I-cell disease

The I- cell disease, also referred to as mucolipidosis II, is a very rare autosomal recessive lysosomal storage disease.


Leroy and DeMars described first time in 1967, the I - cell disease, which is similar to mucopolysaccharidosis type I ( Hurler syndrome ). However, the patients showed no mucopolysaccharide excretion. For this, the two researchers were able to inclusion in the fibroblasts of the skin (English: inclusin -cells ) detected. The inclusions gave the disease its English name I -Cell Disease.

The disease is extremely rare. The incidence of both Mukolipidosen II and III together is about 0.3: 100,000.


The cause of the disease is a lack of activity of the enzyme N- acetylglucosaminyl -1 - phosphotransferase ( EC ), which causes a large portion of lysosomal enzymes can not enter the inside of the lysosomes. The targeting of lysosomal enzymes is disturbed by a defect in the phosphotransferase that normally allows the synthesis of a specific sorting signal. Labeling with mannose -6-phosphate can not occur, and the lysosomal enzymes can not be sorted.
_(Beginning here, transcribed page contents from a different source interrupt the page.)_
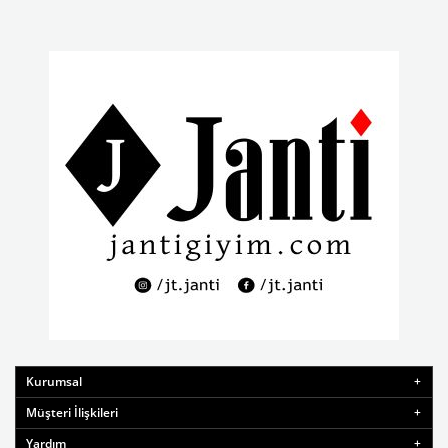
Kurumsal
Müşteri İlişkileri
Yardım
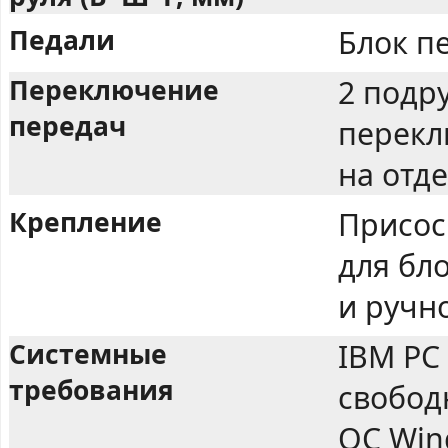
Педали
Блок пе
Переключение
2 подр
передач
перекл
на отд
Крепление
Присос
для бл
и ручн
Системные
IBM PC
требования
свобод
ОС Wind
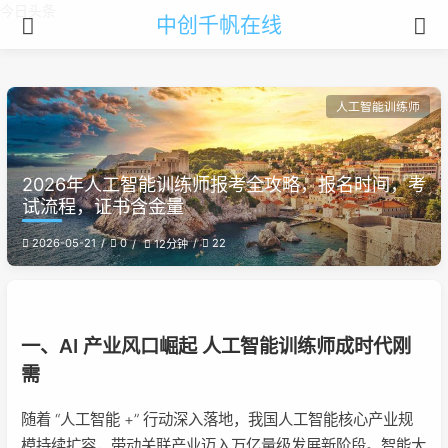
今日头条
中创千帆在线
人工智能训练师
2026年人工智能训练师报考全攻略，报名时间，考
试流程，证书含金量
2026-05-21
0
22
12分钟
一、AI 产业风口崛起 人工智能训练师成时代刚
需
随着 “人工智能 +” 行动深入落地，我国人工智能核心产业规
模持续扩容，带动关联产业迈入万亿量级发展新阶段。智能大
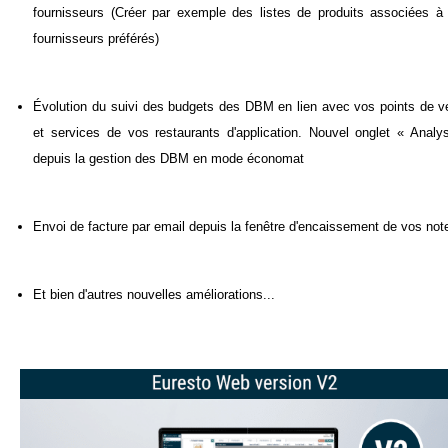
fournisseurs (Créer par exemple des listes de produits associées à
fournisseurs préférés)
Évolution du suivi des budgets des DBM en lien avec vos points de v
et services de vos restaurants d'application. Nouvel onglet « Analy
depuis la gestion des DBM en mode économat
Envoi de facture par email depuis la fenêtre d'encaissement de vos not
Et bien d'autres nouvelles améliorations...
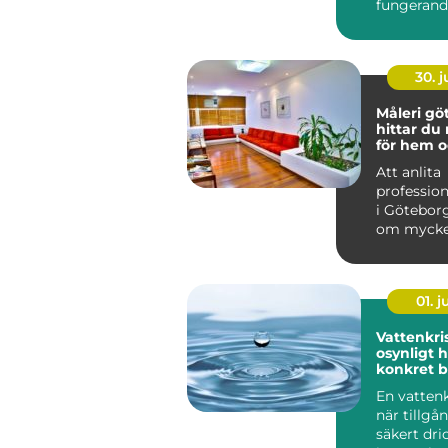
fungerand
laddstati
ventilation
30. 
Måleri göt
hittar du 
för hem o
Att anlita
profession
i Götebor
om mycke
att bara f
på vägga..
01. 
Vattenkris fr
osynligt ho
konkret 
En vattenk
när tillgå
säkert dri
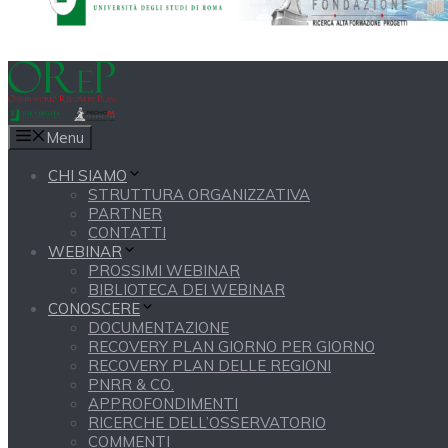
Menu
CHI SIAMO
STRUTTURA ORGANIZZATIVA
PARTNER
CONTATTI
WEBINAR
PROSSIMI WEBINAR
BIBLIOTECA DEI WEBINAR
CONOSCERE
DOCUMENTAZIONE
RECOVERY PLAN GIORNO PER GIORNO
RECOVERY PLAN DELLE REGIONI
PNRR & CO.
APPROFONDIMENTI
RICERCHE DELL’OSSERVATORIO
COMMENTI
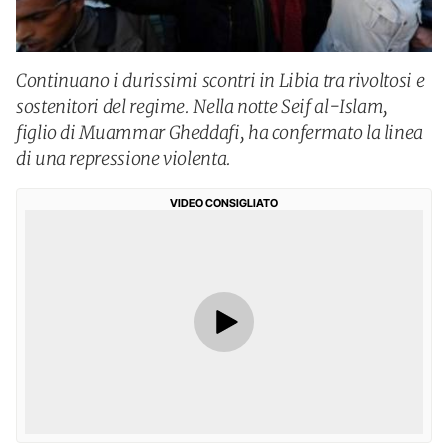
Continuano i durissimi scontri in Libia tra rivoltosi e
sostenitori del regime. Nella notte Seif al-Islam,
figlio di Muammar Gheddafi, ha confermato la linea
di una repressione violenta.
VIDEO CONSIGLIATO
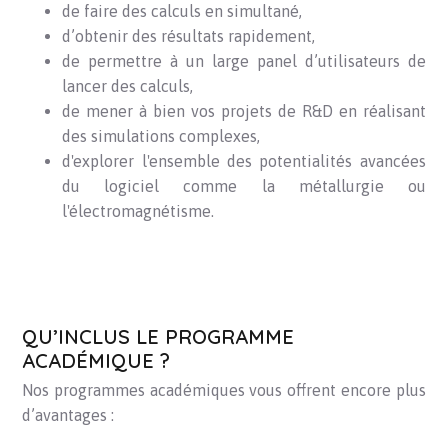
de faire des calculs en simultané,
d’obtenir des résultats rapidement,
de permettre à un large panel d’utilisateurs de
lancer des calculs,
de mener à bien vos projets de R&D en réalisant
des simulations complexes,
d'explorer l'ensemble des potentialités avancées
du logiciel comme la métallurgie ou
l'électromagnétisme.
QU’INCLUS LE PROGRAMME
ACADÉMIQUE ?
Nos programmes académiques vous offrent encore plus
d’avantages :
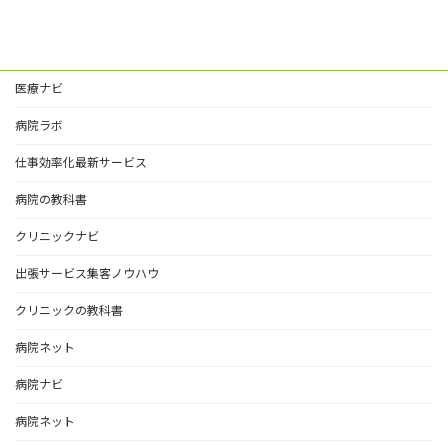
医療ナビ
病院ラボ
仕事効率化最新サービス
病院の教科書
クリニックナビ
出張サービス集客ノウハウ
クリニックの教科書
病院ネット
病院ナビ
病院ネット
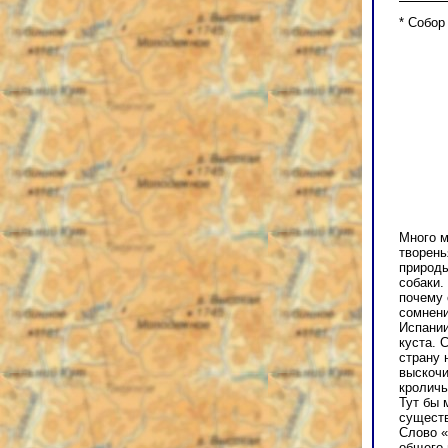
* Собор
Много м
творень
природы
собаки.
почему 
сомнени
Испании
куста. 
страну 
выскочи
кроличь
Тут бы 
существ
Слово «
общего 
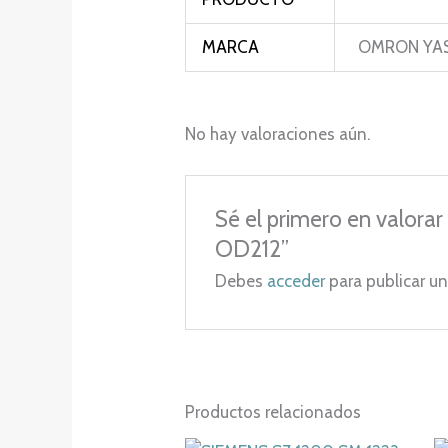
MARCA
OMRON YA
No hay valoraciones aún.
Sé el primero en val
OD212”
Debes
acceder
para publicar un
Productos relacionados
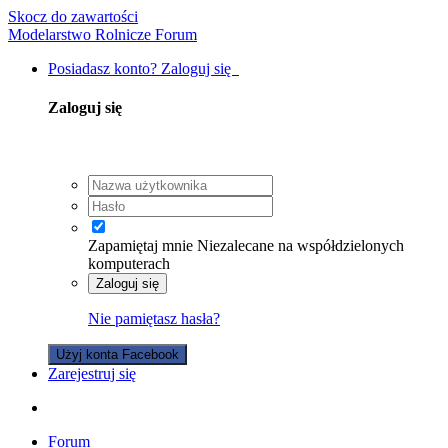
Skocz do zawartości
Modelarstwo Rolnicze Forum
Posiadasz konto? Zaloguj się
Zaloguj się
Zapamiętaj mnie
Niezalecane na współdzielonych
komputerach
Zaloguj się
Nie pamiętasz hasła?
Użyj konta Facebook
Zarejestruj się
Forum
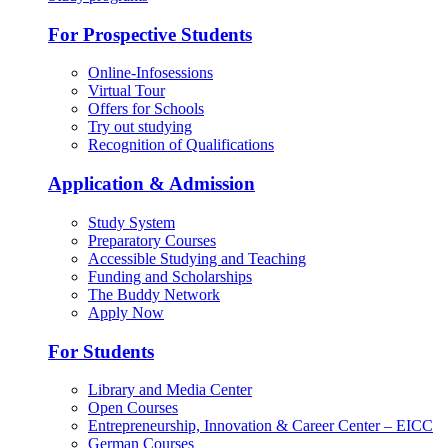
For Prospective Students
Online-Infosessions
Virtual Tour
Offers for Schools
Try out studying
Recognition of Qualifications
Application & Admission
Study System
Preparatory Courses
Accessible Studying and Teaching
Funding and Scholarships
The Buddy Network
Apply Now
For Students
Library and Media Center
Open Courses
Entrepreneurship, Innovation & Career Center – EICC
German Courses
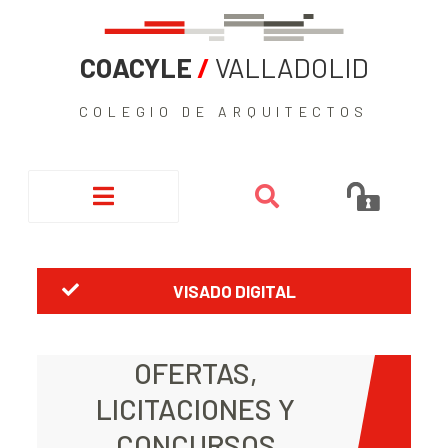
COACYLE
/
VALLADOLID
COLEGIO DE ARQUITECTOS
VISADO DIGITAL
OFERTAS,
LICITACIONES Y
CONCURSOS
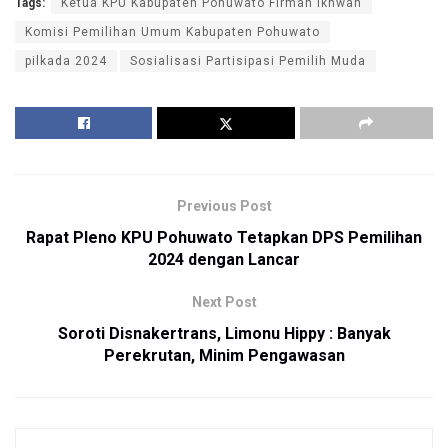
Tags:
Ketua KPU Kabupaten Pohuwato Firman Ikhwan
Komisi Pemilihan Umum Kabupaten Pohuwato
pilkada 2024
Sosialisasi Partisipasi Pemilih Muda
Previous Post
Rapat Pleno KPU Pohuwato Tetapkan DPS Pemilihan
2024 dengan Lancar
Next Post
Soroti Disnakertrans, Limonu Hippy : Banyak
Perekrutan, Minim Pengawasan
You can reach downstream of the plasma membrane into the extracellular matrix.


The symptoms of the disease are usually already at birth, no later than a few months after birth visible. The symptoms are similar to those of Hurler syndrome ( mucopolysaccharidosis I), but are used to observe usually. In addition, the patients do not show mucopolysaccharide exudates. The symptoms show from family to family and even within a family, a large variety of options.

After Kornfeld and Sly following clinical features are possible:

1 skeleton Kyphoscoliosis, dislocation, clubfeet, joint contractures, vertebral deformities, short stature, dysostosis multiplex

2 Internal Organs Hepatosplenomegaly, cardiomegaly, heart defects

3 face and head Coarse facial features, exophthalmos, hyperplastic gums, scaphocephaly, held open mouth, deep sunken nose

4 eyes Corneal opacities, swollen eyelids

5 skin Thickness rough skin

6 CNS Severe psychomotor and mental retardation


By biochemical determination of the activity of lysosomal enzymes in the serum, the diagnosis can be made. The ratio of intra-and extracellular activity of lysosomal enzymes and the activity of the phosphotransferase in cultured fibroblasts, are other possible laboratory parameters.

The inclusions in the fibroblasts are accumulations of mucopolysaccharides, lipids, and oligosaccharides.


The enzyme N -acetylglucosamine -1 - phosphotransferase consists of three subunits ( alpha, beta and gamma), which are encoded by two different genes. A gene encoding this case the α - and β -, the other gene, the γ - subunit. In autosomal recessive inherited disease, the I- cell GNPTA gene ( GNPTAB ) is mutated for the α and β subunit gene locus on chromosome 12 q23.3. The gene for the γ - subunit ( GNPTG ), however, is on chromosome 16 p13.3 gene locus and not affected by the mutation.


A cure is so far excluded. The treatment is purely symptomatic.


The prognosis is very unfavorable. Sufferers usually do not survive the first decade of life. Cause of death are usually recurrent pneumonia.